- **PROBLEM DETAILS**: Extract every line below that contains the word "potted".

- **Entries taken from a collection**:
---*---
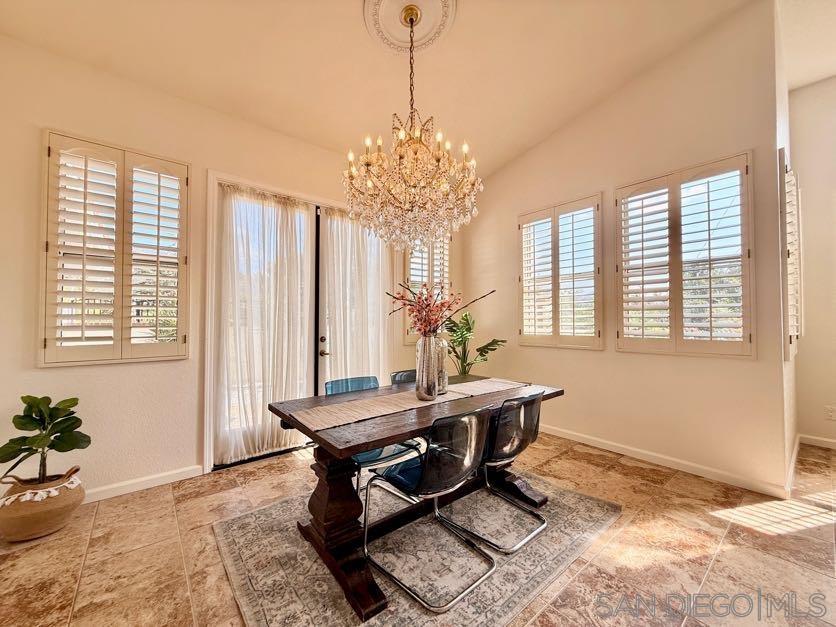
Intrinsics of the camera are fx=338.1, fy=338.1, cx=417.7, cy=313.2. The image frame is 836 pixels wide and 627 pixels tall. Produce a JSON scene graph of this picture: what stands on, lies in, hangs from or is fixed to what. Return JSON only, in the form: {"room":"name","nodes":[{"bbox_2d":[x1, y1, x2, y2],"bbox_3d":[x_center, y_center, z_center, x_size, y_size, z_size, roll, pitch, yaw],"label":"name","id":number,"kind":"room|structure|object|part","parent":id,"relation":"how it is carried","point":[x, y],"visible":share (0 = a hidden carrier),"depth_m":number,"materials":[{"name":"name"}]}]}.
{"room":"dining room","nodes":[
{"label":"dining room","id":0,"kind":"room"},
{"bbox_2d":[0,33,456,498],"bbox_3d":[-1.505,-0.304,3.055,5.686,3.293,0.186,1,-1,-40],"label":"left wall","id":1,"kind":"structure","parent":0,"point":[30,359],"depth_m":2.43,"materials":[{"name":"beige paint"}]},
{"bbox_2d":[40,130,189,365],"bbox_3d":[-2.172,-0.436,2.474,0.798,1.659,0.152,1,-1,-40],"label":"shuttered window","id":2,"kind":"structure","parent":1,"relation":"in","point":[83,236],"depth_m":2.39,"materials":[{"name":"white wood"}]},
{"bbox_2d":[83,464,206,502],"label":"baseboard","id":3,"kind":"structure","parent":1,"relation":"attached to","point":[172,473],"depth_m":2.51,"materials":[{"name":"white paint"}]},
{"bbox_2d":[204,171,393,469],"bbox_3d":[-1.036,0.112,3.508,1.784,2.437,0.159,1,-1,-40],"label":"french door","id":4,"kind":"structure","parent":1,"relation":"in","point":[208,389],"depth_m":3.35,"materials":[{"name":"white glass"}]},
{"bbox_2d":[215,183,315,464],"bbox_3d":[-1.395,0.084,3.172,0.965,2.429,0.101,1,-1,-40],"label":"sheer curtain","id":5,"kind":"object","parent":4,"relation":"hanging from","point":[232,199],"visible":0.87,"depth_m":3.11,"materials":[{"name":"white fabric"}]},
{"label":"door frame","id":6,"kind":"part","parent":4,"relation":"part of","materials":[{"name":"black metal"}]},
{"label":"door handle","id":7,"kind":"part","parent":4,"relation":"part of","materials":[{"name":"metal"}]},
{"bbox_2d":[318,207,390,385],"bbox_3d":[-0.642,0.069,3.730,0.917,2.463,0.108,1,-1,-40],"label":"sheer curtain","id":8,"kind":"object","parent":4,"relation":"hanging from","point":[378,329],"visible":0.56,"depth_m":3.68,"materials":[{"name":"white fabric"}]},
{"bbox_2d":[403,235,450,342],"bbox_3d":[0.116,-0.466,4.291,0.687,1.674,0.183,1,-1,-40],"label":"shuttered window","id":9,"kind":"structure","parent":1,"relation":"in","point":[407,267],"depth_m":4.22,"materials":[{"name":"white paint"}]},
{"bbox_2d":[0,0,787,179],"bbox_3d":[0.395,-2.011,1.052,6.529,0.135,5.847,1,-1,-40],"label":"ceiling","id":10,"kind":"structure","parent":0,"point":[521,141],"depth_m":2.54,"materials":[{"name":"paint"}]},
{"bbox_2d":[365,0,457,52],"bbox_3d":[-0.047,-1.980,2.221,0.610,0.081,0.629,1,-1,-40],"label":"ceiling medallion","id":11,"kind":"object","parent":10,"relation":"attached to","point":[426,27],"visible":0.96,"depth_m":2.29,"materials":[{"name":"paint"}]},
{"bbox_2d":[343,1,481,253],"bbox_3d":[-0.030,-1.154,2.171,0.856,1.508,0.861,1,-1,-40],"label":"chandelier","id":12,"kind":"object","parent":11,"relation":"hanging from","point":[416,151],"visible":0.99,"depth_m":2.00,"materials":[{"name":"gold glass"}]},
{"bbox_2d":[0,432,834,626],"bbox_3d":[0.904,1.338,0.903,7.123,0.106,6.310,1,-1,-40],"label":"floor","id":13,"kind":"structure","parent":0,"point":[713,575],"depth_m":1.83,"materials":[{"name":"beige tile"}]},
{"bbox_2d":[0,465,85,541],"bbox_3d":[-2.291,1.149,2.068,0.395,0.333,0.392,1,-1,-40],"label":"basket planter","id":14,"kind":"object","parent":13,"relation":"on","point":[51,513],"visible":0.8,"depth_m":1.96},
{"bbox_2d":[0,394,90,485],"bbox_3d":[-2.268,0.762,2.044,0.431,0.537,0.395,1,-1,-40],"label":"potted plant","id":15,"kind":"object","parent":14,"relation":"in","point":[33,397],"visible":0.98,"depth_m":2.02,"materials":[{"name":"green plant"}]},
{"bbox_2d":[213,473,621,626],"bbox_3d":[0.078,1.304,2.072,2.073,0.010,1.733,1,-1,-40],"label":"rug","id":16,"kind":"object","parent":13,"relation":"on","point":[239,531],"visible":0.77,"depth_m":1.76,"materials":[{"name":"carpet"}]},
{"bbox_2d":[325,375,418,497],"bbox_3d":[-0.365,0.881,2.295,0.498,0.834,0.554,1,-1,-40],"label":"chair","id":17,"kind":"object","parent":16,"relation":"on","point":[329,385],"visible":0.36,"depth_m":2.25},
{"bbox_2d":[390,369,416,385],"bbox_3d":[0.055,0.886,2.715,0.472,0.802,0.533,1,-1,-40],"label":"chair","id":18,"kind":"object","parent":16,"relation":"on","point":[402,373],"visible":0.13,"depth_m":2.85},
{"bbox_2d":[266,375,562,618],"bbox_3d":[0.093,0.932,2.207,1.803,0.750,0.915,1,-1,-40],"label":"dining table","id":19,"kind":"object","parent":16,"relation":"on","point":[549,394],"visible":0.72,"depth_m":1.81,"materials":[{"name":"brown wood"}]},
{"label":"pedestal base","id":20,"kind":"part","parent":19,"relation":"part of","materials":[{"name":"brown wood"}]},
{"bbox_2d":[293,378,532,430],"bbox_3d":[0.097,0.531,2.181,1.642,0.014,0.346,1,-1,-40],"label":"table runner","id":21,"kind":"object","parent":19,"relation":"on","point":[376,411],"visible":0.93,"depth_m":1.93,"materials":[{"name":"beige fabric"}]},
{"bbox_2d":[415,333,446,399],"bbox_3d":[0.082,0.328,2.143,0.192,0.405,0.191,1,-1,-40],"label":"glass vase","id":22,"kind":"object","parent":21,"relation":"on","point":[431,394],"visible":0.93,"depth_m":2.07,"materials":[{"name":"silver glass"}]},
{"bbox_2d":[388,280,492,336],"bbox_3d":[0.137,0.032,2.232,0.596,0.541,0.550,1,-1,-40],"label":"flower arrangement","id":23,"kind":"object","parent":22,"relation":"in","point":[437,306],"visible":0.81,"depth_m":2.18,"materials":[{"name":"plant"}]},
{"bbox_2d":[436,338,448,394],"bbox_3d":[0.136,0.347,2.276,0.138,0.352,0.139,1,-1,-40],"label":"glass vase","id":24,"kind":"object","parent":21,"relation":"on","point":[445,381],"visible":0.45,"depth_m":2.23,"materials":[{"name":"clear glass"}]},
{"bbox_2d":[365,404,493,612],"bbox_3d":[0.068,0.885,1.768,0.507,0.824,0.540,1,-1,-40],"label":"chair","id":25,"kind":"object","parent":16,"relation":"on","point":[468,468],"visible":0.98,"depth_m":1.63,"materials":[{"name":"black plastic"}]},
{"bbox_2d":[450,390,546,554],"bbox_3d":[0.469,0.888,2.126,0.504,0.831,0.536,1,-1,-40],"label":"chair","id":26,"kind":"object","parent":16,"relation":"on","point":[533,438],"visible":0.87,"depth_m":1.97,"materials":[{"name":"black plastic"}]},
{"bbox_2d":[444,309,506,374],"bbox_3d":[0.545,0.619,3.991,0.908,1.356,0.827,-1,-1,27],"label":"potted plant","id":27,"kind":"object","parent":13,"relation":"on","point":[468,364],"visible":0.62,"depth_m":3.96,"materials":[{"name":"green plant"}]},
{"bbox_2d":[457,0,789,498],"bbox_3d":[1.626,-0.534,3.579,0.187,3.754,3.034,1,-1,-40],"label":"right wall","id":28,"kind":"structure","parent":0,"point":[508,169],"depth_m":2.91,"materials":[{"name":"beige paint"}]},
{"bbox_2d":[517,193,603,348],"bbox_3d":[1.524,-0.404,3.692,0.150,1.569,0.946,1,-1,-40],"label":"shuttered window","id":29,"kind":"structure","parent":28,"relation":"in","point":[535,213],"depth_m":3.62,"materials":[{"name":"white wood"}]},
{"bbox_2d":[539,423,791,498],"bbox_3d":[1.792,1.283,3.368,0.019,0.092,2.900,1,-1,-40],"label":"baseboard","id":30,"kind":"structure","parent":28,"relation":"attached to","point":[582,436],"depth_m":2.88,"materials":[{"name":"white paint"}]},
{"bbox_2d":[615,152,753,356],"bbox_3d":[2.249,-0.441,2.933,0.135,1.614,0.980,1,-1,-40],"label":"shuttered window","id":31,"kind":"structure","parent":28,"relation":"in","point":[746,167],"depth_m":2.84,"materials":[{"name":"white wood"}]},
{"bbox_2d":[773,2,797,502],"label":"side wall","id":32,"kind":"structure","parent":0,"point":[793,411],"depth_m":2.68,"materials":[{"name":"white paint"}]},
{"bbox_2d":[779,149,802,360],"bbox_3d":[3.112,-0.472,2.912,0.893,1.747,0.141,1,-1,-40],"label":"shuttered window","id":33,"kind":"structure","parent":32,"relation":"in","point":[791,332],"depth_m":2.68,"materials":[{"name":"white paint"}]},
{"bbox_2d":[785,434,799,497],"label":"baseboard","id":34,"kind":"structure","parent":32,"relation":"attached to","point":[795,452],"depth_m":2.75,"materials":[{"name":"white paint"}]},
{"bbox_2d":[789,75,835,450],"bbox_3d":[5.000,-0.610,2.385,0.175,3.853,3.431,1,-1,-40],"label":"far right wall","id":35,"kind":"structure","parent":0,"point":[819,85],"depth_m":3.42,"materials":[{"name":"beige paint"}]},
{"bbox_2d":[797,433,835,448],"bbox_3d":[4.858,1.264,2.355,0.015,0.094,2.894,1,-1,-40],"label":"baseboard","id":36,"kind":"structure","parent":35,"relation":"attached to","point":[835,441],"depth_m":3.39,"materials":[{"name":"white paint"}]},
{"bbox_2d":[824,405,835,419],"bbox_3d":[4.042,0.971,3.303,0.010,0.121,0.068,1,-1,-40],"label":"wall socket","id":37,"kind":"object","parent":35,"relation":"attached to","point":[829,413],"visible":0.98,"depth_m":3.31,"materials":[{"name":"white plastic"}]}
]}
---*---
- **TASK RESULT**:
{"bbox_2d":[0,394,90,485],"bbox_3d":[-2.268,0.762,2.044,0.431,0.537,0.395,1,-1,-40],"label":"potted plant","id":15,"kind":"object","parent":14,"relation":"in","point":[33,397],"visible":0.98,"depth_m":2.02,"materials":[{"name":"green plant"}]},
{"bbox_2d":[444,309,506,374],"bbox_3d":[0.545,0.619,3.991,0.908,1.356,0.827,-1,-1,27],"label":"potted plant","id":27,"kind":"object","parent":13,"relation":"on","point":[468,364],"visible":0.62,"depth_m":3.96,"materials":[{"name":"green plant"}]},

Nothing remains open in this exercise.